I don’t do kids. I know I was one myself once. Technically, that is. But my mom had always said I had an “old soul.” I’d preferred sitting with my grandmother and talking with her friends rather than playing Barbies with the pig-tail crowd. I’d choose a day strolling through antique shops over roller blading every time. My thirteenth birthday party had been to see An English Patient. All my friends snuck over to watch 101 Dalmatians showing in the next theater over.
So if I don’t do kids, why was I chaperoning twenty-six hot, tired, and grumpy fourth graders at the San Diego Zoo? Because my sister’s interview with a new software development firm had been postponed from yesterday to today, and she’d begged me to fill in for her with her daughter Jocelyn’s class. It had seemed like a perfect excuse to delay my root canal. “Miss Nichols, Brandon pinched me,” Kara whined for the seventy-ninth time.
I should have stuck with the root canal.
“I’m hungry,” Annarosa whimpered. “When do we get to eat?”
“I don’t know. Ask Mr. Hannigan.”
But Mr. Hannigan was busy. On his hands and knees, he was tying Jocelyn’s shoe while serving as a resting place for three weary students and explaining the difference between African and Asian elephants. “Asian elephants have smaller ears. An easy way to remember is that when an elephant waves his ears back and forth, it cools his blood and acts like air conditioning for his body. It’s hotter in Africa, so they need bigger ears.” I’d been watching him all day and had concluded he was a saint. He had the patience of Job. And the looks of Paul Newman. Well, a forty-years-younger Paul Newman.
“Who wants to go into the reptile house?” Mr. Hannigan asked. It was unanimous among the boys.

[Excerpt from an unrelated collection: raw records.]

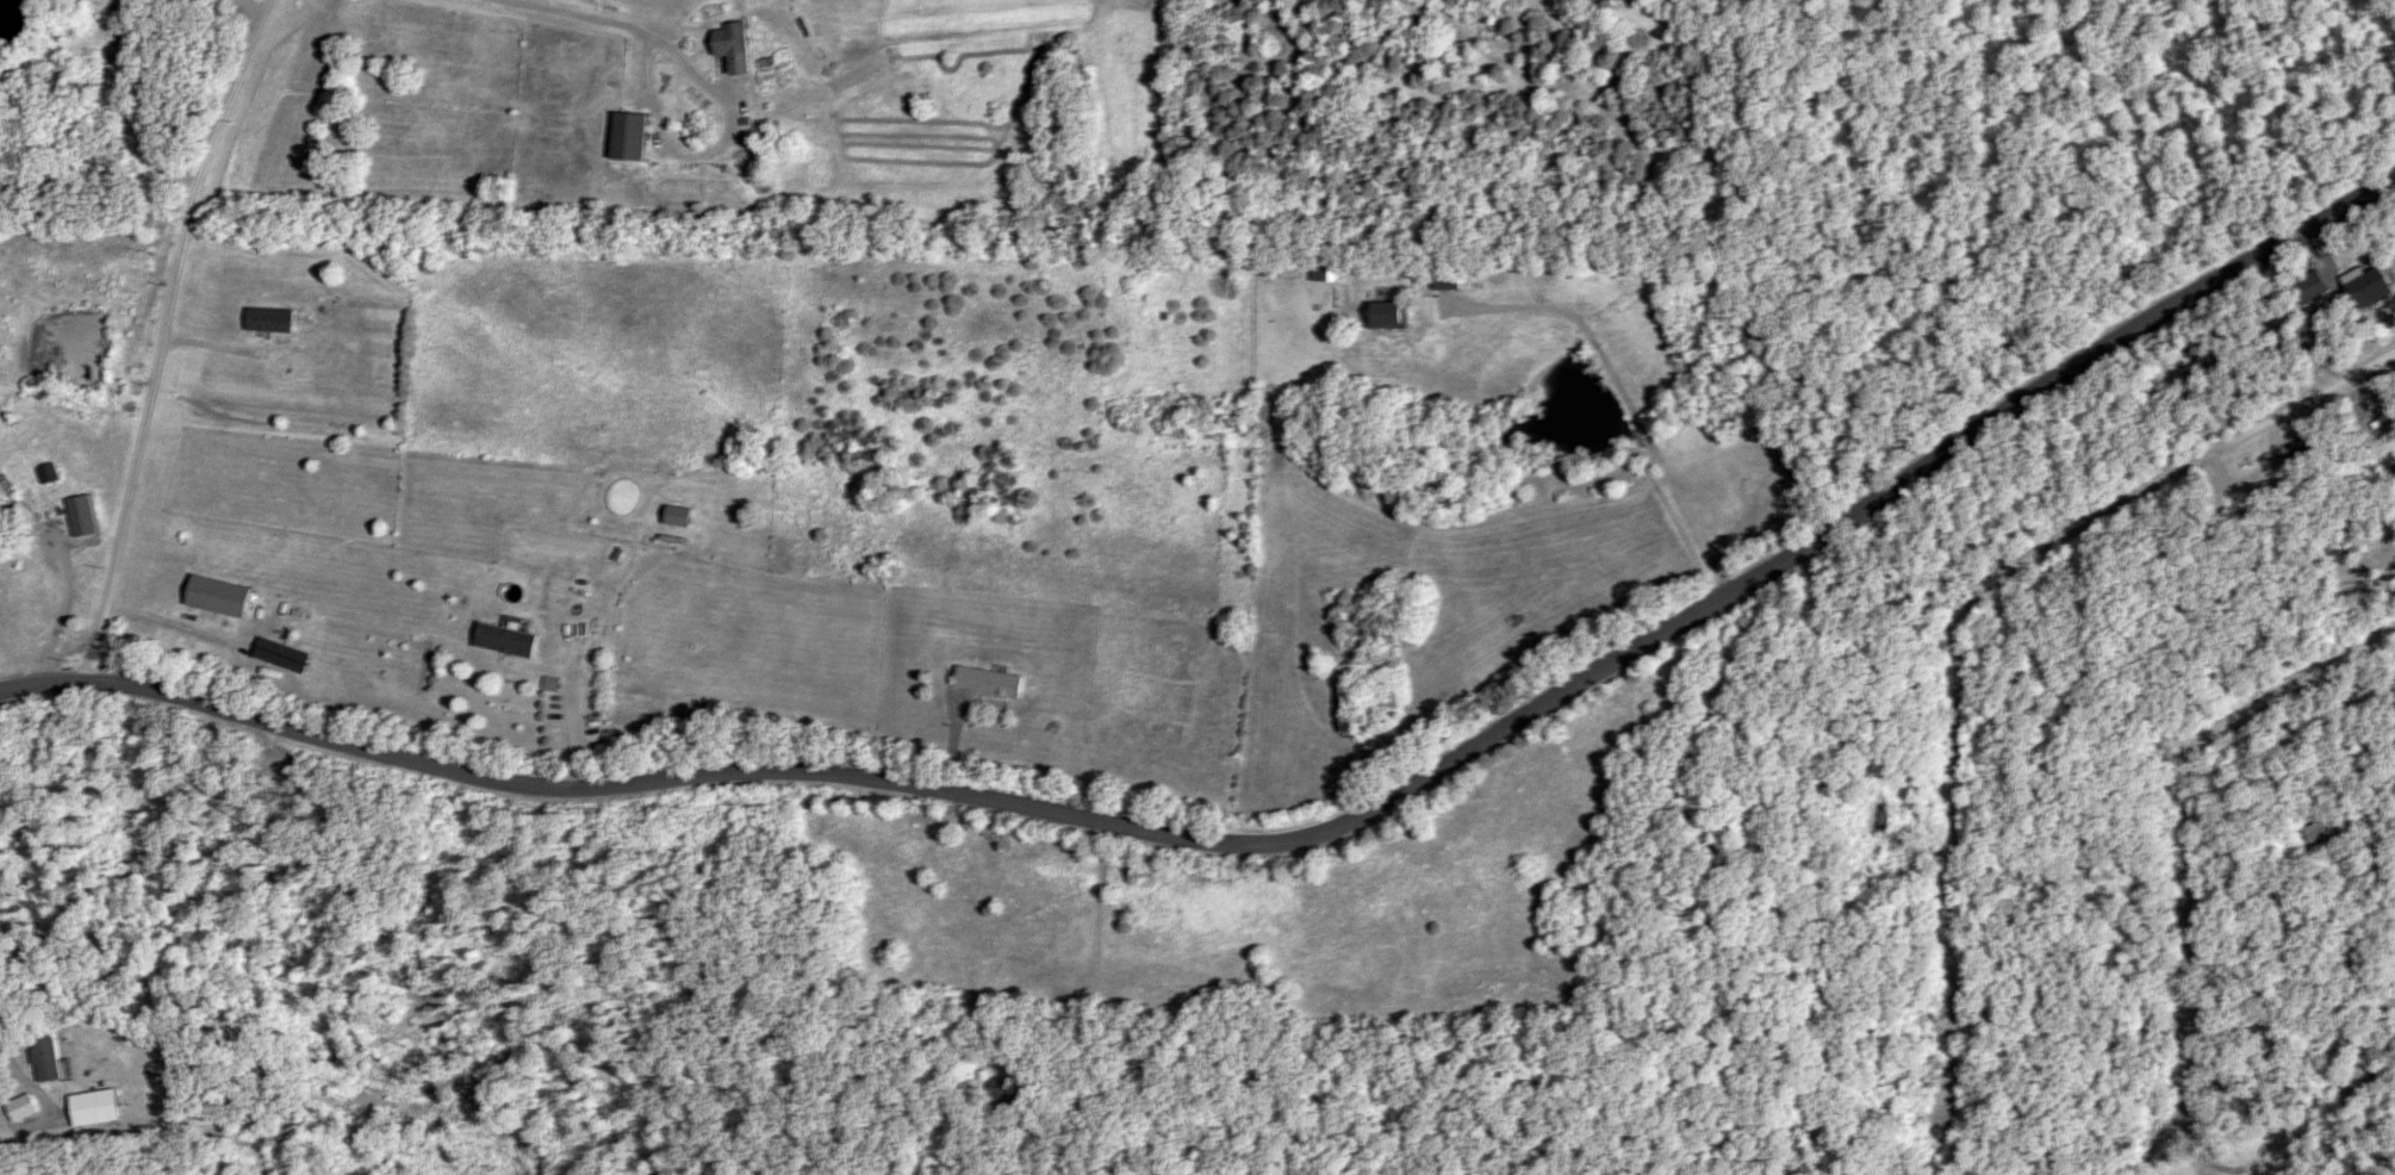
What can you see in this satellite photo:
road: (257, 7)
road: (624, 25)
building: (734, 40)
building: (633, 136)
building: (1327, 269)
building: (1449, 279)
building: (2318, 282)
building: (2375, 289)
building: (1391, 315)
building: (273, 320)
road: (161, 335)
road: (1624, 400)
building: (50, 475)
building: (3, 496)
building: (83, 517)
building: (680, 517)
road: (2017, 565)
building: (223, 596)
road: (61, 611)
building: (512, 639)
building: (993, 681)
road: (577, 737)
road: (2188, 821)
road: (1279, 839)
road: (1856, 852)
building: (51, 1058)
building: (1009, 1090)
building: (26, 1106)
building: (98, 1108)

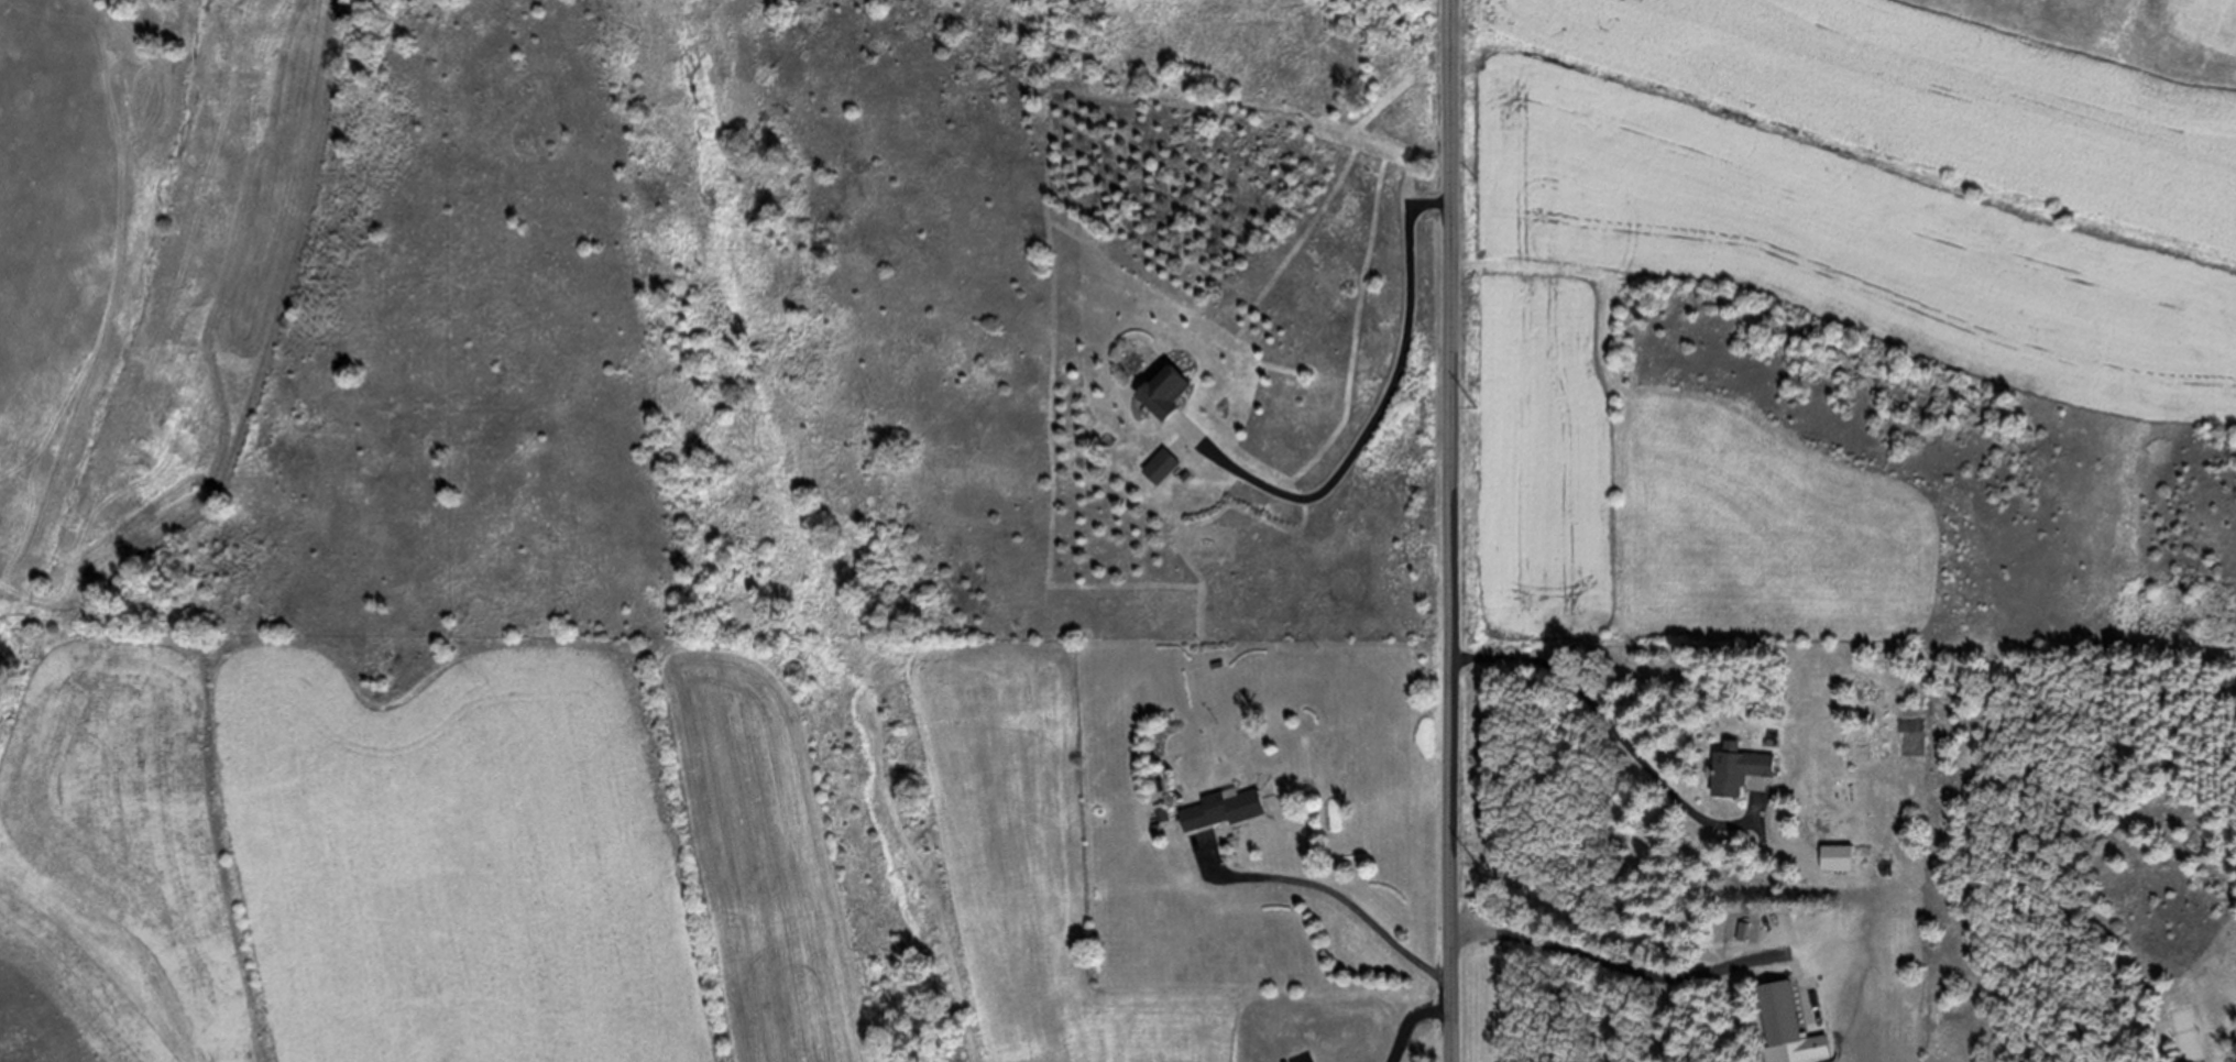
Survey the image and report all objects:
building: (1161, 392)
road: (1374, 421)
building: (1160, 465)
road: (1452, 531)
road: (1624, 735)
building: (1734, 769)
building: (1223, 808)
building: (1838, 856)
road: (1326, 887)
road: (1626, 966)
building: (1778, 1013)
building: (2235, 1040)
building: (2234, 1046)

The girls split fifty-fifty. “If you’d rather go with Miss Nichols to watch the meerkats, I hear Shakespeare will be there.”
Six students defected from the reptile line to my meerkat line. Mr. Hannigan was going to pay for this.
“Who’s Shakespeare?” I asked as he pointed on the map to me where we needed to go.
“Don’t tell me you don’t watch Meerkat Manor on Animal Planet”
“Never heard of it.”
“It’s the Big Brother of the animal world.”
Mr. Hannigan smiled at me and I didn’t hear any more. If I weren’t careful, I could fall for a guy like him. Except he loved kids and I didn’t. That was a deal breaker in any forever-and-ever-amen relationship.
* * *
At two o’clock we headed for the school bus, taking the long way through Bear Canyon so the see them one more time. I lagged behind, captivated by the two grizzly cubs playing an innate game of tackle-me tag. “Cute, huh?”
I turned and found Mr. Hannigan’s face just inches from mine. Cute didn’t do him justice. “Oh, you mean the bears,” I said, then giggled like the school girls I’d been hanging around with all day. “Yeah, can I take them home with me?”
“They’d be fun for a while, until they grew to thousand pounds and decided they wanted to eat you for dinner.”
I giggled again. “I guess I’ll settle for a cuddly koala bear.”
“You weren’t paying attention today, were you?”
Busted. During our stop at the Koala Encounter I’d been watching the way his dark hair curled against the collar of his golf shirt, which led me to study the way his shoulders stretched against the confines of the knit fabric, which led to thoughts of being wrapped in those strong, tan arms.
“Koala’s aren’t bears, they’re marsupials. Maybe I should make you stay after school and write that on the blackboard a hundred times?” His voice and smile were teasing. My heart went all gooey, like a fresh-from-the-oven chocolate-chip cookie.
“In all seriousness, thanks for your help today. You’re a natural. Are you a teacher?”
“No way. It’s a calling, and I have an unlisted number.”
He smiled again. My insides gooeyed, again. “What do you do?” he asked.
“Would you believe rocket scientist?”
“No.”
“Why not?”
“You’re too pretty to be a scientist.”
First giggling, now blushing. What would I do next, swoon?
“You have the aura of an artist,” he said with a smile that reached up to his sea-green eyes.
“But the brain of a rocket scientist. Really.”
Most men run screaming for the hills when they hear what I do for a living. Not Mr. Hannigan. Without missing a beat, he booked me for career day in April.
Once all twenty-six kids were seated on the bus, he slipped into the seat next to me. School buses were made for little people. When two adults--especially one of Mr. Hannigan’s impressive size--squeezed in together, their arms and legs couldn’t help but touch. Cozily. Intimately.
“Can I buy you a drink when we get back? It’s the least I can do since you didn’t strangle Nicky when he dropped a worm on your head. I’ve had chaperones bail on me for less than that.”